Žižek: Abdullah Öcalan is Nelson Mandela of our time. The Kurds are laying down weapons

krytykapolityczna.pl 3 weeks ago

We live in a bleak time. Even the words that the large media describe further horrors make the situation absurdly obscure. The US late adopted 59 South Africans with authoritative justification that they were fleeing “white genocide”. Meanwhile, real, full-sized genocide in Gaza He inactive has to qualify as Israel's self-defense—well, possibly a small over-reacting. In the black hour, the more valuable are the signs of hope.

This sign was a unanimous decision taken on 12 May by the Kurdistan Workers organization (PKK) to follow the call for 20 years in prison by Abdullah Öcalan's leader and to completely disband the group. PKK is simply a militant-political organization and armed guerrilla group, operating mainly in the mountainous regions of south-eastern Turkey, northern Iraq and north-eastern Syria, inhabited by the Kurdish majority. Founded in 1978, she engaged in an asymmetrical Kurdish-Turkish conflict, respective times interrupted by ceasefire in 1993–2015.

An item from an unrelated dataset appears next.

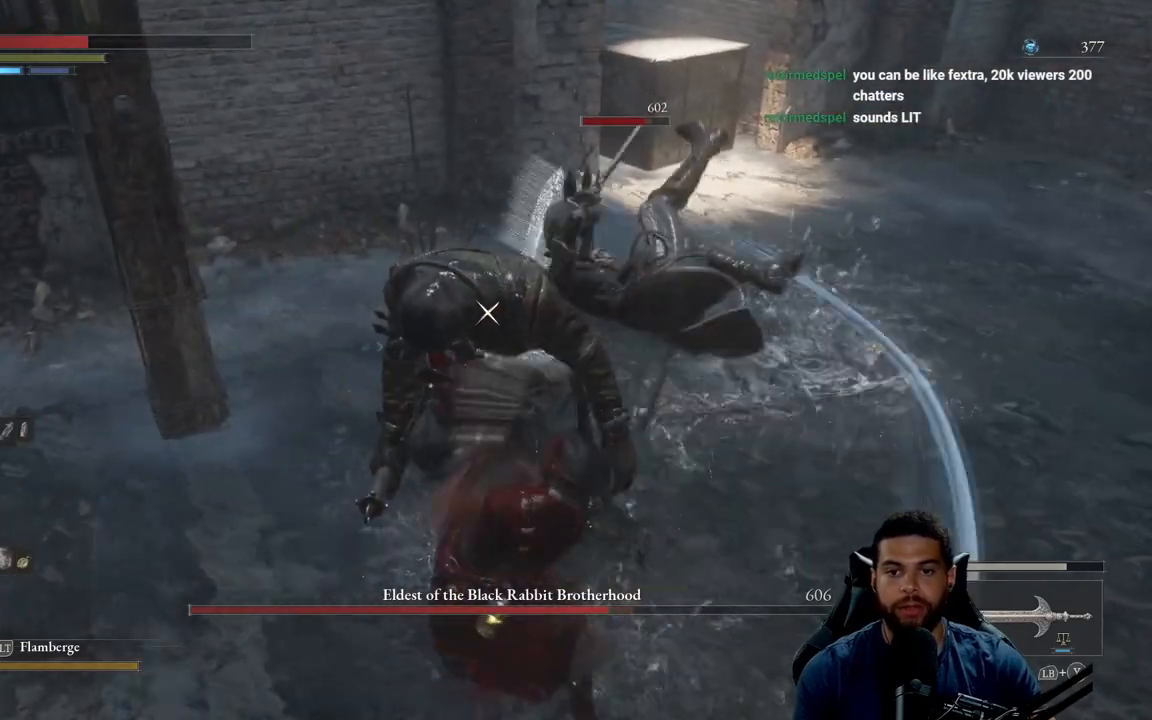
{"buttons": [], "left_stick": "center", "right_stick": "center", "events": [[250, "right_stick", "right"], [383, "right_stick", "center"]]}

Although at first the PKK fought for the establishment of an independent Kurdish state, in the 1990s its authoritative program had already assumed the pursuit of autonomy and the extension of the political and cultural rights of the Kurds in Turkey. In fresh decades, the PKK has not only approached a peaceful solution – besides Öcalan himself, taking up studies in prison, led a deep reflection on feminism or philosophical problems. In short, PKK as a social movement has become a full part of the modern left.

The effects of this reorientation have besides come to light among the Kurds outside Turkey. Anti-government protests in Iran were applicable to the world's history. Demonstrations began in Tehran On 16 September 2022, in consequence to the death of Mahsa Amini, a 22-year-old Kurdish-born woman, detained for a "inappropriate" headgear and fatally beaten by moral police officers. shortly the protests spread to dozens of cities and They connected things together. (against the oppression of women, opposition to spiritual oppression, conflict for political freedom from state terror) into an organic whole.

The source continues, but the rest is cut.